What this task involves:
Copy out each of the following lines word for word, in the same order.

*** Block opens ***

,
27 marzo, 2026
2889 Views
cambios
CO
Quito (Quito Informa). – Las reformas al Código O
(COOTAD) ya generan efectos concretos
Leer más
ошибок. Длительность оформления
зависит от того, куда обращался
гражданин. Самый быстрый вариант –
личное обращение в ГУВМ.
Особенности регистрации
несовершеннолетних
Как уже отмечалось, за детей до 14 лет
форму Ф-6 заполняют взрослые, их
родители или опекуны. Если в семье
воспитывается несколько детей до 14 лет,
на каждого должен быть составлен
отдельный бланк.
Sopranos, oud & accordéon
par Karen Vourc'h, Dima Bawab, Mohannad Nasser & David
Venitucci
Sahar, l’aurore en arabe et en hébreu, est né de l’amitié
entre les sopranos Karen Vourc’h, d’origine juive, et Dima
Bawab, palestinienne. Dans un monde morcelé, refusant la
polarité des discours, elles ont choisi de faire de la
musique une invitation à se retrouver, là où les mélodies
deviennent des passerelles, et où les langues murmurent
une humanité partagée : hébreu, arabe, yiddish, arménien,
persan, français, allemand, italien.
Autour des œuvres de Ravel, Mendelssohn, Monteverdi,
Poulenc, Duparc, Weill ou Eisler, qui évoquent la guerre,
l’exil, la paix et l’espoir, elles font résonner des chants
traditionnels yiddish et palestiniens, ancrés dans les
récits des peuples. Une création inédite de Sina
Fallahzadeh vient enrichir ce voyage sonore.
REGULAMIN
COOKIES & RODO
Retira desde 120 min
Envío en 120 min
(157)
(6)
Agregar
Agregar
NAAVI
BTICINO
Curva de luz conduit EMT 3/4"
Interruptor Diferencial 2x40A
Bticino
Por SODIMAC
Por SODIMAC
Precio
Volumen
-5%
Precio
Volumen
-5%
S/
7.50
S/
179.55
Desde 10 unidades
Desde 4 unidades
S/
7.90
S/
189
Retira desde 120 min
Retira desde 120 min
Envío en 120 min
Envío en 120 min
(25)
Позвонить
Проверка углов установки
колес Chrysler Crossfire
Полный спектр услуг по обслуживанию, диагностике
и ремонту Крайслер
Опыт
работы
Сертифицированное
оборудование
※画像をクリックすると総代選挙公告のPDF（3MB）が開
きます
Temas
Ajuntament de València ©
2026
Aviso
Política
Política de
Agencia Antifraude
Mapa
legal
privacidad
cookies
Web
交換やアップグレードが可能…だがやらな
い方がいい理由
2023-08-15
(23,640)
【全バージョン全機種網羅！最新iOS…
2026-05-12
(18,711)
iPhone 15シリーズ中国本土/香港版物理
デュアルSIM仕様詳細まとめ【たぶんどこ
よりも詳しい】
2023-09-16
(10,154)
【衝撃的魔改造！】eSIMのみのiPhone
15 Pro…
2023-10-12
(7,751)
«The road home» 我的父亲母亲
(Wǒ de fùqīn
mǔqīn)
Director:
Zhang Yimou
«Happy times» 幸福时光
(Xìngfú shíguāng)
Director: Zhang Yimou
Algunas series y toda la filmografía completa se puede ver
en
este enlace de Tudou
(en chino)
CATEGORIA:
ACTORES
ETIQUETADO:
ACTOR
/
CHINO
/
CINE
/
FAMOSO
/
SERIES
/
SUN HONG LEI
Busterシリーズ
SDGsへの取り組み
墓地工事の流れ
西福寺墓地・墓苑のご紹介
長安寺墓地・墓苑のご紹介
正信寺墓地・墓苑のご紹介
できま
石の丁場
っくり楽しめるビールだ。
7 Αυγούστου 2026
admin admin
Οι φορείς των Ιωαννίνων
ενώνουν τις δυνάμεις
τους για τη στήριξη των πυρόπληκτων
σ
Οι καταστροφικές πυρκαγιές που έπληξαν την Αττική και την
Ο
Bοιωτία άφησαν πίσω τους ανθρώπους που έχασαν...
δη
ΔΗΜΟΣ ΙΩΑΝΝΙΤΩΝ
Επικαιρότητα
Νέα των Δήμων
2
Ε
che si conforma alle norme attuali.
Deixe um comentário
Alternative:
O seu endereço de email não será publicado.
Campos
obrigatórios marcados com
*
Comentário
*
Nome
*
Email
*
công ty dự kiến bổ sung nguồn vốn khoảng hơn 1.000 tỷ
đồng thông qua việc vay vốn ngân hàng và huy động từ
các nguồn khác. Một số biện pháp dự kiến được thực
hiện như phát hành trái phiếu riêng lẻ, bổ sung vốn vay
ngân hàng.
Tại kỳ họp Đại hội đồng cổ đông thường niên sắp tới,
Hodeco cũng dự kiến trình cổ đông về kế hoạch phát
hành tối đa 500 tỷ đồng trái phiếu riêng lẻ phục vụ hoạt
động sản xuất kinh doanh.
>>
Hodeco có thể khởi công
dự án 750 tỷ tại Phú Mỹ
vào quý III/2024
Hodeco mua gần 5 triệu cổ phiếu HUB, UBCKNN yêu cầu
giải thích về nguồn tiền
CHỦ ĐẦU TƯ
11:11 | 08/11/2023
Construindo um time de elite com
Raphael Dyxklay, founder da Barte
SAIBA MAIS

*** Block closes ***

Answer box:
,
27 marzo, 2026
2889 Views
cambios
CO
Quito (Quito Informa). – Las reformas al Código O
(COOTAD) ya generan efectos concretos
Leer más
ошибок. Длительность оформления
зависит от того, куда обращался
гражданин. Самый быстрый вариант –
личное обращение в ГУВМ.
Особенности регистрации
несовершеннолетних
Как уже отмечалось, за детей до 14 лет
форму Ф-6 заполняют взрослые, их
родители или опекуны. Если в семье
воспитывается несколько детей до 14 лет,
на каждого должен быть составлен
отдельный бланк.
Sopranos, oud & accordéon
par Karen Vourc'h, Dima Bawab, Mohannad Nasser & David
Venitucci
Sahar, l’aurore en arabe et en hébreu, est né de l’amitié
entre les sopranos Karen Vourc’h, d’origine juive, et Dima
Bawab, palestinienne. Dans un monde morcelé, refusant la
polarité des discours, elles ont choisi de faire de la
musique une invitation à se retrouver, là où les mélodies
deviennent des passerelles, et où les langues murmurent
une humanité partagée : hébreu, arabe, yiddish, arménien,
persan, français, allemand, italien.
Autour des œuvres de Ravel, Mendelssohn, Monteverdi,
Poulenc, Duparc, Weill ou Eisler, qui évoquent la guerre,
l’exil, la paix et l’espoir, elles font résonner des chants
traditionnels yiddish et palestiniens, ancrés dans les
récits des peuples. Une création inédite de Sina
Fallahzadeh vient enrichir ce voyage sonore.
REGULAMIN
COOKIES & RODO
Retira desde 120 min
Envío en 120 min
(157)
(6)
Agregar
Agregar
NAAVI
BTICINO
Curva de luz conduit EMT 3/4"
Interruptor Diferencial 2x40A
Bticino
Por SODIMAC
Por SODIMAC
Precio
Volumen
-5%
Precio
Volumen
-5%
S/
7.50
S/
179.55
Desde 10 unidades
Desde 4 unidades
S/
7.90
S/
189
Retira desde 120 min
Retira desde 120 min
Envío en 120 min
Envío en 120 min
(25)
Позвонить
Проверка углов установки
колес Chrysler Crossfire
Полный спектр услуг по обслуживанию, диагностике
и ремонту Крайслер
Опыт
работы
Сертифицированное
оборудование
※画像をクリックすると総代選挙公告のPDF（3MB）が開
きます
Temas
Ajuntament de València ©
2026
Aviso
Política
Política de
Agencia Antifraude
Mapa
legal
privacidad
cookies
Web
交換やアップグレードが可能…だがやらな
い方がいい理由
2023-08-15
(23,640)
【全バージョン全機種網羅！最新iOS…
2026-05-12
(18,711)
iPhone 15シリーズ中国本土/香港版物理
デュアルSIM仕様詳細まとめ【たぶんどこ
よりも詳しい】
2023-09-16
(10,154)
【衝撃的魔改造！】eSIMのみのiPhone
15 Pro…
2023-10-12
(7,751)
«The road home» 我的父亲母亲
(Wǒ de fùqīn
mǔqīn)
Director:
Zhang Yimou
«Happy times» 幸福时光
(Xìngfú shíguāng)
Director: Zhang Yimou
Algunas series y toda la filmografía completa se puede ver
en
este enlace de Tudou
(en chino)
CATEGORIA:
ACTORES
ETIQUETADO:
ACTOR
/
CHINO
/
CINE
/
FAMOSO
/
SERIES
/
SUN HONG LEI
Busterシリーズ
SDGsへの取り組み
墓地工事の流れ
西福寺墓地・墓苑のご紹介
長安寺墓地・墓苑のご紹介
正信寺墓地・墓苑のご紹介
できま
石の丁場
っくり楽しめるビールだ。
7 Αυγούστου 2026
admin admin
Οι φορείς των Ιωαννίνων
ενώνουν τις δυνάμεις
τους για τη στήριξη των πυρόπληκτων
σ
Οι καταστροφικές πυρκαγιές που έπληξαν την Αττική και την
Ο
Bοιωτία άφησαν πίσω τους ανθρώπους που έχασαν...
δη
ΔΗΜΟΣ ΙΩΑΝΝΙΤΩΝ
Επικαιρότητα
Νέα των Δήμων
2
Ε
che si conforma alle norme attuali.
Deixe um comentário
Alternative:
O seu endereço de email não será publicado.
Campos
obrigatórios marcados com
*
Comentário
*
Nome
*
Email
*
công ty dự kiến bổ sung nguồn vốn khoảng hơn 1.000 tỷ
đồng thông qua việc vay vốn ngân hàng và huy động từ
các nguồn khác. Một số biện pháp dự kiến được thực
hiện như phát hành trái phiếu riêng lẻ, bổ sung vốn vay
ngân hàng.
Tại kỳ họp Đại hội đồng cổ đông thường niên sắp tới,
Hodeco cũng dự kiến trình cổ đông về kế hoạch phát
hành tối đa 500 tỷ đồng trái phiếu riêng lẻ phục vụ hoạt
động sản xuất kinh doanh.
>>
Hodeco có thể khởi công
dự án 750 tỷ tại Phú Mỹ
vào quý III/2024
Hodeco mua gần 5 triệu cổ phiếu HUB, UBCKNN yêu cầu
giải thích về nguồn tiền
CHỦ ĐẦU TƯ
11:11 | 08/11/2023
Construindo um time de elite com
Raphael Dyxklay, founder da Barte
SAIBA MAIS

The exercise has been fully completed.